IE poll: Managers waiting out Middle East crisis instead of revising oil and gas exposure

Managers are waiting to see how the political crisis in the Middle East pans out before making any changes to their oil and gas exposure, an exclusive poll from InvestmentEurope reveals.

The majority of respondents, 57%, said the situation in the Middle East was not causing them to pull out of oil and gas funds, while 27% said they were and 19% were undecided.

Unsurprised by the results was Ronald Doeswijk, chief strategist for Robeco, who said the situation in the Middle East was hard to predict.

“You are measuring the risk of social unrest.
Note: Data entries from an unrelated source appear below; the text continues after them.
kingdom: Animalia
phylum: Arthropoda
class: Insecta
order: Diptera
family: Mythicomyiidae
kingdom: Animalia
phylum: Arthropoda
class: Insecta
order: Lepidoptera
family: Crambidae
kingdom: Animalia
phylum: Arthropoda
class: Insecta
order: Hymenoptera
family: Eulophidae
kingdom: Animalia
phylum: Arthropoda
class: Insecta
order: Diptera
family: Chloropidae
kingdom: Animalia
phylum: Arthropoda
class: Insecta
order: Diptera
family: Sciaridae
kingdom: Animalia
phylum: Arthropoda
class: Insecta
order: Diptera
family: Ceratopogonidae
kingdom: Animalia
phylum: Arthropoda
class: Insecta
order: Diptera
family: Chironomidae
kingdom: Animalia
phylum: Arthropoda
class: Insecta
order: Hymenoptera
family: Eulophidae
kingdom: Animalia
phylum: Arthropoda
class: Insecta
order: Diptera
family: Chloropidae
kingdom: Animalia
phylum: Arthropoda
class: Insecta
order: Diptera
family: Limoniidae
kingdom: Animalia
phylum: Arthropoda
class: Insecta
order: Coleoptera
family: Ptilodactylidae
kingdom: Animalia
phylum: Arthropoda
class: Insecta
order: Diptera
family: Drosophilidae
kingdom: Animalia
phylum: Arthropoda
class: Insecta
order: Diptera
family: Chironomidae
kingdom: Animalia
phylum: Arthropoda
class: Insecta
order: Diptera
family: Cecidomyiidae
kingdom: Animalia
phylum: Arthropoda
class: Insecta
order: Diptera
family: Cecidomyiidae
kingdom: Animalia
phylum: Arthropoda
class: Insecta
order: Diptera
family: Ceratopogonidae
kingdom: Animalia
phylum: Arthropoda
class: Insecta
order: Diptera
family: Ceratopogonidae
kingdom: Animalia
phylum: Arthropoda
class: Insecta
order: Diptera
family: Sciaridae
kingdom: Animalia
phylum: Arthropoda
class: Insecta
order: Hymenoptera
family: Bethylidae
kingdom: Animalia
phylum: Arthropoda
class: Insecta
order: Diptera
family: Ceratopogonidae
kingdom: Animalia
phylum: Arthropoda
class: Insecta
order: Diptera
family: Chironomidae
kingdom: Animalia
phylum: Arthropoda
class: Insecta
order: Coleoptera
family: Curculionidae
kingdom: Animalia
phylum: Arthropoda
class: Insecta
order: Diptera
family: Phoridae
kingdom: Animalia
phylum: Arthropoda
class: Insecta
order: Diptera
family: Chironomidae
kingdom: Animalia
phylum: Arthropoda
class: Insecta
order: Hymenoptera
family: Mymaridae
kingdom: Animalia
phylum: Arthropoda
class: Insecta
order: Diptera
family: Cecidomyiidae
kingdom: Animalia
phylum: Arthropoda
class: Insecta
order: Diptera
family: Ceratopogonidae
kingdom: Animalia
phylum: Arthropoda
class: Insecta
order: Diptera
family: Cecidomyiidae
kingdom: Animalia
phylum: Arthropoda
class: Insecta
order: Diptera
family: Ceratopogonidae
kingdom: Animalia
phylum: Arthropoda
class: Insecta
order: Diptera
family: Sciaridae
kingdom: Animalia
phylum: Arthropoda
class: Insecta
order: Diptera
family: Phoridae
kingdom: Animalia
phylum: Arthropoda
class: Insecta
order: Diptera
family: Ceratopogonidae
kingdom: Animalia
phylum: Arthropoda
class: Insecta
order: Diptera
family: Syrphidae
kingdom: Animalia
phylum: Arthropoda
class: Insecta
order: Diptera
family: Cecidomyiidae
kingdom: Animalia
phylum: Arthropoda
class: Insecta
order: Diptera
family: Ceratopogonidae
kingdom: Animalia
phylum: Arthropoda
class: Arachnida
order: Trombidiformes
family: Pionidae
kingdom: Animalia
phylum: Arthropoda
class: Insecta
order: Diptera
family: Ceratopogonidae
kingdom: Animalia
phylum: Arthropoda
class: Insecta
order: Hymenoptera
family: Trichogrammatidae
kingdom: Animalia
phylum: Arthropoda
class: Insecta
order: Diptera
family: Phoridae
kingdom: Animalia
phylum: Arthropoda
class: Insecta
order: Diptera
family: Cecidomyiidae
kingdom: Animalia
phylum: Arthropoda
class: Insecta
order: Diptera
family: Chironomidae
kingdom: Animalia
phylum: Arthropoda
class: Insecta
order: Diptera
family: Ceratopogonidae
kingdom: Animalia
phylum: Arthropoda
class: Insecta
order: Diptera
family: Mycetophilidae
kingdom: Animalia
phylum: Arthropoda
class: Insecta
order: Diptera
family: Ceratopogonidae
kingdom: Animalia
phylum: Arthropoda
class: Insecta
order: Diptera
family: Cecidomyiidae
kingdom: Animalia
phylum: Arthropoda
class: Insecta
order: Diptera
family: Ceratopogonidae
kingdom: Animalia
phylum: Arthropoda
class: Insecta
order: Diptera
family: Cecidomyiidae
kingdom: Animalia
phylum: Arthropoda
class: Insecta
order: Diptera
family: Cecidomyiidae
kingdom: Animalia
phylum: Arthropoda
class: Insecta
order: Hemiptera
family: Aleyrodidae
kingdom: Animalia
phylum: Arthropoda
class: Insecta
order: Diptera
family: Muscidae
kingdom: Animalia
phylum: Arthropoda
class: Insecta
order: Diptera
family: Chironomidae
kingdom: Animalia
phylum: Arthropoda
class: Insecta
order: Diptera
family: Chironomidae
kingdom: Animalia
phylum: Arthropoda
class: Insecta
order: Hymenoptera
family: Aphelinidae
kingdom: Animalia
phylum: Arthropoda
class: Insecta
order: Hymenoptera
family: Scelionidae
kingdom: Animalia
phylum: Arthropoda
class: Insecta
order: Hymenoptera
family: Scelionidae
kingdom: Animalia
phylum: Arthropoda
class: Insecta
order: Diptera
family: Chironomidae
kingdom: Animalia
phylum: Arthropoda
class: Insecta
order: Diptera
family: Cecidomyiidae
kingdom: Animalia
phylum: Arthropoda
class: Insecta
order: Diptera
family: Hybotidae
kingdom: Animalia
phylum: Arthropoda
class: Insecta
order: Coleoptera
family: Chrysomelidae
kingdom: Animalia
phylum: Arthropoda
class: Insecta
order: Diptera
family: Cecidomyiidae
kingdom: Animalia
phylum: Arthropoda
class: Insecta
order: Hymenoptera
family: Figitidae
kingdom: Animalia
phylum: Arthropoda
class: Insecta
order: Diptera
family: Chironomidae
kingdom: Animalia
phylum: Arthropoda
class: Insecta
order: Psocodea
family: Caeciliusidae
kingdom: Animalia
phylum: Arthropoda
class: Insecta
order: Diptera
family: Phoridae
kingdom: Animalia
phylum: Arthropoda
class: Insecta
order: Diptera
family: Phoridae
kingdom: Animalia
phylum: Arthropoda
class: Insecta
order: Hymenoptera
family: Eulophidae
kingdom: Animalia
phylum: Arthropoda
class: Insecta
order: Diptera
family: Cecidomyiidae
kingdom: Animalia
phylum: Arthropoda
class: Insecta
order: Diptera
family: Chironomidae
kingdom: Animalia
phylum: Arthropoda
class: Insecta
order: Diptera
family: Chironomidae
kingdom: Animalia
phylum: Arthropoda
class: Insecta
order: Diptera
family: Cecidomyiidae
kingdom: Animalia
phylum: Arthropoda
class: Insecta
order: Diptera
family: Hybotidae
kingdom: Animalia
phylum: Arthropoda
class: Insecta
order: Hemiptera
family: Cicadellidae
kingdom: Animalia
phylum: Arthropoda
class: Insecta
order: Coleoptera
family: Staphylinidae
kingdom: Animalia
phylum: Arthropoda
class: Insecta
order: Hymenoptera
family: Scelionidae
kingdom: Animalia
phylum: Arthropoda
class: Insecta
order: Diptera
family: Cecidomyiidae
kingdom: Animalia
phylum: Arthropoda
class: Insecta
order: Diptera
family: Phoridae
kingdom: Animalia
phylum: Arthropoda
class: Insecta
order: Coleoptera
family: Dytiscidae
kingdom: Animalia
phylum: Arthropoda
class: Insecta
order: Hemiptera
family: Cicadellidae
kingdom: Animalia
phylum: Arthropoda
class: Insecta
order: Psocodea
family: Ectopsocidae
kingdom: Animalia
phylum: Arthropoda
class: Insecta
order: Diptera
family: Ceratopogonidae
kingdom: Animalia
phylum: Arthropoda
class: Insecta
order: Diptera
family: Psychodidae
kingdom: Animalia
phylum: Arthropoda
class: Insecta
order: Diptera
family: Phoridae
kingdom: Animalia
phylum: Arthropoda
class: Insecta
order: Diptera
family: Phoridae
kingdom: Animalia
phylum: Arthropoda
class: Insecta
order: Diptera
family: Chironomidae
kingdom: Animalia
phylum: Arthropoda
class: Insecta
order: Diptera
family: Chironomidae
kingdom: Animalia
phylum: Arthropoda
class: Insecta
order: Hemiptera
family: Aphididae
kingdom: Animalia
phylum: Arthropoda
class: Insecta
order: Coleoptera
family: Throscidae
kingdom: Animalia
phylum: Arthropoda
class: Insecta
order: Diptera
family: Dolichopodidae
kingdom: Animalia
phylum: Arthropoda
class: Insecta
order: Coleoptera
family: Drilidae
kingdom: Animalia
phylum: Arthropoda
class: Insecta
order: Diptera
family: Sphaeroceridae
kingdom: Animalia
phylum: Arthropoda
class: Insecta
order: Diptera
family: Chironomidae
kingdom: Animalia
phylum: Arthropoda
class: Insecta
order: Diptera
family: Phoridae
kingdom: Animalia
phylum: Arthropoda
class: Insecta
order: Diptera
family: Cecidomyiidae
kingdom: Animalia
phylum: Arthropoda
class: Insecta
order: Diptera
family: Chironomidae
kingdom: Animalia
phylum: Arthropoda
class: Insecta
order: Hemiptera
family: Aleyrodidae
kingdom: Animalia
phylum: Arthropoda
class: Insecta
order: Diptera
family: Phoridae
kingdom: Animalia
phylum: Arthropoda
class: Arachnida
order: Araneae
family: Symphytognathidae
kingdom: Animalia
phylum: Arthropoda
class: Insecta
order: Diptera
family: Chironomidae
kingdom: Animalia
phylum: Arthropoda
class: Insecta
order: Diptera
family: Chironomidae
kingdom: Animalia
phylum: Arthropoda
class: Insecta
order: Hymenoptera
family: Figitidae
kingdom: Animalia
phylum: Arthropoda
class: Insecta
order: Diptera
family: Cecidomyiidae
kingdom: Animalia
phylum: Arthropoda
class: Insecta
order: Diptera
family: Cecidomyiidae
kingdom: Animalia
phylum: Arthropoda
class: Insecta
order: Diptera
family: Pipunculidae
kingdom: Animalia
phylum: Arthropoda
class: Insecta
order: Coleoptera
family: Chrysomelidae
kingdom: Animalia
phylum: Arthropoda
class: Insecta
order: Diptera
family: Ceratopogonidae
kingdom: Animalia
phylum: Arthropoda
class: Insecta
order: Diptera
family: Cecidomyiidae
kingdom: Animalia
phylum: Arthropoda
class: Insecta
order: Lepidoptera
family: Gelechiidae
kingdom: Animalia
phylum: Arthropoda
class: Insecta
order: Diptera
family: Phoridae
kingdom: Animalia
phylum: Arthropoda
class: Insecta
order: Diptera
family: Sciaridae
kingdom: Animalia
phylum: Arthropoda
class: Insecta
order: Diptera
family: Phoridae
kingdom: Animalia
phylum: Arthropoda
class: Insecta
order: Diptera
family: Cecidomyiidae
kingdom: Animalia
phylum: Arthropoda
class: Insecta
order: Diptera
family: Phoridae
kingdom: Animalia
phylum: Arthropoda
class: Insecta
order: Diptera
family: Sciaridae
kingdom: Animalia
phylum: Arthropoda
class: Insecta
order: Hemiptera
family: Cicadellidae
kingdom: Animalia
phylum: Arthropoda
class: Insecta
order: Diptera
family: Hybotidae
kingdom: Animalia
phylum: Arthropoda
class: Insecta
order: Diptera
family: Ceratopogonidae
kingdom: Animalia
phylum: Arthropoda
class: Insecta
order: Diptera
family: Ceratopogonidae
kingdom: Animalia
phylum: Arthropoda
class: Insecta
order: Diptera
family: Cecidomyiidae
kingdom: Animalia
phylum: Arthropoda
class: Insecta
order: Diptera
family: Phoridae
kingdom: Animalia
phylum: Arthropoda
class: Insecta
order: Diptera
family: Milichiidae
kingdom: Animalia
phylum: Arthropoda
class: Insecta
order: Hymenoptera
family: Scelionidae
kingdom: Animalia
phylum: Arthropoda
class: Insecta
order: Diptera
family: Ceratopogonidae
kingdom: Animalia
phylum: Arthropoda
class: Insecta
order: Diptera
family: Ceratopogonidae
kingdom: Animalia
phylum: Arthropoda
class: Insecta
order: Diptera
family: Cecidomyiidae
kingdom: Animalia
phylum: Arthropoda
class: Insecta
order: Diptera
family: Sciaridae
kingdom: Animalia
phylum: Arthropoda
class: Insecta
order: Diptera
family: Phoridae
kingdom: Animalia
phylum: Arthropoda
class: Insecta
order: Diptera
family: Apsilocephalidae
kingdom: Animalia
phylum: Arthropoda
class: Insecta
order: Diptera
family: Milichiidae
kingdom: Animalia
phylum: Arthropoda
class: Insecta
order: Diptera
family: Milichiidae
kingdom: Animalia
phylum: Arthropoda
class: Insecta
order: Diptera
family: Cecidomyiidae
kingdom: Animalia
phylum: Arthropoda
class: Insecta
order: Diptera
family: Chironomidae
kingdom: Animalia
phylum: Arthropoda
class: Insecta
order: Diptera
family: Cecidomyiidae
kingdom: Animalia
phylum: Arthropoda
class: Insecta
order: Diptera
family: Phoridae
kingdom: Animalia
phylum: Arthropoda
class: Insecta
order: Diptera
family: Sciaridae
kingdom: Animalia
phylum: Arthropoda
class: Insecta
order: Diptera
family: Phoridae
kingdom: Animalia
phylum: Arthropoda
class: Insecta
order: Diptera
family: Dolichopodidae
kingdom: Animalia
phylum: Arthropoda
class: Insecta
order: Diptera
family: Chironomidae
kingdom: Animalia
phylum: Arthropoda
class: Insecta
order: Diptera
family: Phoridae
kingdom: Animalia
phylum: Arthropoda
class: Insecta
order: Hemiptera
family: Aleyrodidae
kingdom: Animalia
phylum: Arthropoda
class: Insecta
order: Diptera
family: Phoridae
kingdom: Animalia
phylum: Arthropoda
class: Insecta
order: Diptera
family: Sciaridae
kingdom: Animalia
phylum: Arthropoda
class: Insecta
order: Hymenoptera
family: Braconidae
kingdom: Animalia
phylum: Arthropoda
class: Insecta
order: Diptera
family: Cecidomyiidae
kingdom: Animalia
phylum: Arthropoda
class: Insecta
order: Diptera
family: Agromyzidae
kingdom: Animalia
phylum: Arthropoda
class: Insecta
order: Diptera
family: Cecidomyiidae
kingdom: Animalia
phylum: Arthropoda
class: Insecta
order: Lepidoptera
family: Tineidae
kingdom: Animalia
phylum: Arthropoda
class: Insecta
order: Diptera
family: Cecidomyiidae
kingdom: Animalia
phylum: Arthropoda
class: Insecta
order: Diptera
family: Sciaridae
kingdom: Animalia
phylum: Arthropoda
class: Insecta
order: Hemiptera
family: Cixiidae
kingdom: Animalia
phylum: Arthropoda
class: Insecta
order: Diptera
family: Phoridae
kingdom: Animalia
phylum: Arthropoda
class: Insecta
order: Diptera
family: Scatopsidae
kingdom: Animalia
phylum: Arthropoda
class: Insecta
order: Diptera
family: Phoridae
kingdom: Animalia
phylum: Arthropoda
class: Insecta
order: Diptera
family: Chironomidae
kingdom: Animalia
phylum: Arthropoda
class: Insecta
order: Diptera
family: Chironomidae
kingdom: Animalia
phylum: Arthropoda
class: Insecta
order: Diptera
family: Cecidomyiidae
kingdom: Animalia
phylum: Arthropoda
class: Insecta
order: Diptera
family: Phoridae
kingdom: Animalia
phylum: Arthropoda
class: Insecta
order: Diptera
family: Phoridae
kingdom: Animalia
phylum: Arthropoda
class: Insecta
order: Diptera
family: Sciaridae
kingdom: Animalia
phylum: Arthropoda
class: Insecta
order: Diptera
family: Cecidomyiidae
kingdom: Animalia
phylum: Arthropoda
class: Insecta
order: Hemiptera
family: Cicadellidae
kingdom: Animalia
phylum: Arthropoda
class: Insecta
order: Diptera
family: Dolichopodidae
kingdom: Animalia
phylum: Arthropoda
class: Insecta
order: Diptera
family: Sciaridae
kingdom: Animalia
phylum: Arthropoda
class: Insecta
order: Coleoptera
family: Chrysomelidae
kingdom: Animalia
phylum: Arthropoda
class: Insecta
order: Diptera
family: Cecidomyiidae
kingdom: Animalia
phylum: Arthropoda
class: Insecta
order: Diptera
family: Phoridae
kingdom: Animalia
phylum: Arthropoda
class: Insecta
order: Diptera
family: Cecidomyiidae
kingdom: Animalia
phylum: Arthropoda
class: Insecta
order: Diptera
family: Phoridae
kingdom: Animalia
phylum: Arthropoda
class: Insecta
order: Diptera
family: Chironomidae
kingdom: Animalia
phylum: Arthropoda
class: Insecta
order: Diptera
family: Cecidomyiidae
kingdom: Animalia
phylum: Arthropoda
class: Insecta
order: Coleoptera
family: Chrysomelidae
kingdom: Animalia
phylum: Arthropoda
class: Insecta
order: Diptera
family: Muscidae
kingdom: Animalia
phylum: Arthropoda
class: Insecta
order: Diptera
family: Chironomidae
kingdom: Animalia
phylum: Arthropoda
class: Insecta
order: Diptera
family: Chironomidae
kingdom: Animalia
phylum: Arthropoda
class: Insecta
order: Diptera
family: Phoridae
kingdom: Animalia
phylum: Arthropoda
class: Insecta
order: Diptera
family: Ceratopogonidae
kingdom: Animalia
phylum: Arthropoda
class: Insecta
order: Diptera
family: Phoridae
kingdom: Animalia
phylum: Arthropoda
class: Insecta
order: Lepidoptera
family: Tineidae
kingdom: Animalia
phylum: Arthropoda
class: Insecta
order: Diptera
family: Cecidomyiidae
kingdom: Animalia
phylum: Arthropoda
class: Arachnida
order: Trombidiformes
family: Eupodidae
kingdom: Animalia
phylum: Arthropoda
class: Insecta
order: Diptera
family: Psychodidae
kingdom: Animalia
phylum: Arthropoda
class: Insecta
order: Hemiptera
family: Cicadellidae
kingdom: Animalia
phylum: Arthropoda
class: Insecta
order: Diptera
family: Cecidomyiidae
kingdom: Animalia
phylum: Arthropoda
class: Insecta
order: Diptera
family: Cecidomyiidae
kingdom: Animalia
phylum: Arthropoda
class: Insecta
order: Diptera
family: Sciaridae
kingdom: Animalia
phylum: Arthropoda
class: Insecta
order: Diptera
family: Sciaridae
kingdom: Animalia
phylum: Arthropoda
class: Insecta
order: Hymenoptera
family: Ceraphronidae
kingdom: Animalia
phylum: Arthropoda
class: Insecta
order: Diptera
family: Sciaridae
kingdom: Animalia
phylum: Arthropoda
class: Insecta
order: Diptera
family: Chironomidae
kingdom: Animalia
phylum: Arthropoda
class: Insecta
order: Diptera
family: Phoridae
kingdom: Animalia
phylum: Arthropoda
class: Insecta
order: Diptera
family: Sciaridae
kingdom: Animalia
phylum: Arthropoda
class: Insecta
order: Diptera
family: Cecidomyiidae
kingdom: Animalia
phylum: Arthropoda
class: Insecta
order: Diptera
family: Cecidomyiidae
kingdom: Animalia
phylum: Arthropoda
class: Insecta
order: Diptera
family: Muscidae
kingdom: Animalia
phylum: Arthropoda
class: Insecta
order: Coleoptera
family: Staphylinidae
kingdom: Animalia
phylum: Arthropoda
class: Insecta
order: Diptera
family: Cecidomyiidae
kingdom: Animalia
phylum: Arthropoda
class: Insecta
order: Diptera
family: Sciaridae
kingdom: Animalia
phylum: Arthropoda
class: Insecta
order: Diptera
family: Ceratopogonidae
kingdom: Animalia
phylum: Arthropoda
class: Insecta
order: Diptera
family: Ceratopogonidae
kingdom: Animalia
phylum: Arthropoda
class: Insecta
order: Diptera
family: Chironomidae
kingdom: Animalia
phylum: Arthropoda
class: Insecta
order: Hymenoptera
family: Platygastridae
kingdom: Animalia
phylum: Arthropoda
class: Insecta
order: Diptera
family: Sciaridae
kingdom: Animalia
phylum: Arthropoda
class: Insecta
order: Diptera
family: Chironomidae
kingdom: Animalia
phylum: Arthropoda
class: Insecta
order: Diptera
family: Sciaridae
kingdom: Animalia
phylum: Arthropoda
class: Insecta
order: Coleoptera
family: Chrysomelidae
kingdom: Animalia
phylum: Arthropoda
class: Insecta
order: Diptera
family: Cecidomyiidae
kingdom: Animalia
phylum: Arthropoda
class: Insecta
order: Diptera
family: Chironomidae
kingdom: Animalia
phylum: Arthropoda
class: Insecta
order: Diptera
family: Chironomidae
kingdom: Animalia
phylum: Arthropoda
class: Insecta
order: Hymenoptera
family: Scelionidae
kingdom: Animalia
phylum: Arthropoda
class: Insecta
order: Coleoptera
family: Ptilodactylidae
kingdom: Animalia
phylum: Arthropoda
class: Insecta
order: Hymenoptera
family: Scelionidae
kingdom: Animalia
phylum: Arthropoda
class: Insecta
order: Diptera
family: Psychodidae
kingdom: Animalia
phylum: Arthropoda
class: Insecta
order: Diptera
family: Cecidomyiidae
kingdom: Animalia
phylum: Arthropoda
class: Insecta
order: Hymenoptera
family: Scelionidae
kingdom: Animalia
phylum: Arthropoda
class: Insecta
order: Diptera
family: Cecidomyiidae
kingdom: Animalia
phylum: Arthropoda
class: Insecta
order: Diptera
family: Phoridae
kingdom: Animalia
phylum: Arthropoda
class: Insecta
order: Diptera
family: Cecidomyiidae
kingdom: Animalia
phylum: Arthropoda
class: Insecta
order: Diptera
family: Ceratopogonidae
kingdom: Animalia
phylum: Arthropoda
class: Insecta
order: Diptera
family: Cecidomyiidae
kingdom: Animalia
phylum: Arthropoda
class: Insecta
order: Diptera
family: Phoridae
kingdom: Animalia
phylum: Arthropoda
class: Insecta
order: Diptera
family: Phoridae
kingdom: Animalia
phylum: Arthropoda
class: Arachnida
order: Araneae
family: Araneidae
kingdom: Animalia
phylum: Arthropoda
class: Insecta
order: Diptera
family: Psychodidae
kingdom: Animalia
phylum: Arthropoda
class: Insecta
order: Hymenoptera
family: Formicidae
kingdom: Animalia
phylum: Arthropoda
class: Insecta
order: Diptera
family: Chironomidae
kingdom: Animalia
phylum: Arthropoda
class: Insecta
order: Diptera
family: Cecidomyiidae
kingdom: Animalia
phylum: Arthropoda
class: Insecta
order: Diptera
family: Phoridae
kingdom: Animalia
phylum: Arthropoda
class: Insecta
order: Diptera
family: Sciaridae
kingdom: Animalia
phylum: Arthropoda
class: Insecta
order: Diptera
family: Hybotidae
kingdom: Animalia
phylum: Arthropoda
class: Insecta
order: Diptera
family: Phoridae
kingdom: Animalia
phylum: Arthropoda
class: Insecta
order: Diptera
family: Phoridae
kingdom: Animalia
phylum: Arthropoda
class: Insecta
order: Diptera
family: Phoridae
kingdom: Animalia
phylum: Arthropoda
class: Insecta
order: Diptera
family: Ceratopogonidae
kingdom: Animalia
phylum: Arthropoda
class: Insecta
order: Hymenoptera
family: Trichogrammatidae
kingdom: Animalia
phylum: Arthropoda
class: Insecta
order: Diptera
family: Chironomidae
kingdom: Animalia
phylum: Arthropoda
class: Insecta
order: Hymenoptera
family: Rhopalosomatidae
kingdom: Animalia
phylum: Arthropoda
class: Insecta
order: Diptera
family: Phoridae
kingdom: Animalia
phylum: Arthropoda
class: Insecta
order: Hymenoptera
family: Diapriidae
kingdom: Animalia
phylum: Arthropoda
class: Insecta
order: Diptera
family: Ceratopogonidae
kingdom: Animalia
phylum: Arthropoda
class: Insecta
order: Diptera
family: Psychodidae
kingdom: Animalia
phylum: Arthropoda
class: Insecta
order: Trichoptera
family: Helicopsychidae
It can rise suddenly; it is so hard to draw conclusions about how unrest will develop.”

As most fund managers tend to take a medium to long term view, they are likely to hold their position until the situation is clearer, he said.

Asked what it would take for fund managers to revise their positions, he said if oil prices went up another $30-40 a barrel in one month, and stayed that way for two months, the deflationary shock could be so big the world economy would be affected.

In that case, managers would be likely to change their view, he said.

Didier Duret, chief investment officer at ABN AMRO Private Banking in the Netherlands, yesterday sought to allay fears about the impact of events in the Middle East, although he did not rule out what could happen in unforeseen circumstances.

“Contrary to conditions surrounding previous oil shocks, current events are occurring against a backdrop of increasing economic momentum.

“We foresee only a moderate oil-supply disruption with limited impact on global growth – without excluding the prospect of an extreme scenario,” he said.

Doeswijk meanwhile made the point that oil had been rising over a longer period prior to the situation in the Middle East developing.

“Before the crisis started, commodities and the oil price were on the rise, it has only accelerated that rise,” he said.

He described the current phenomenon as a “temporary peak in the market”.

“We expect it [the oil price] to drop in the years ahead by $10, and then increase again.”

The commodities market as a whole will reach a peak in the next few years, he said, but there is a case for holding out on oil.

“Oil scores best on a revision perspective, those companies still show surprises,” he said.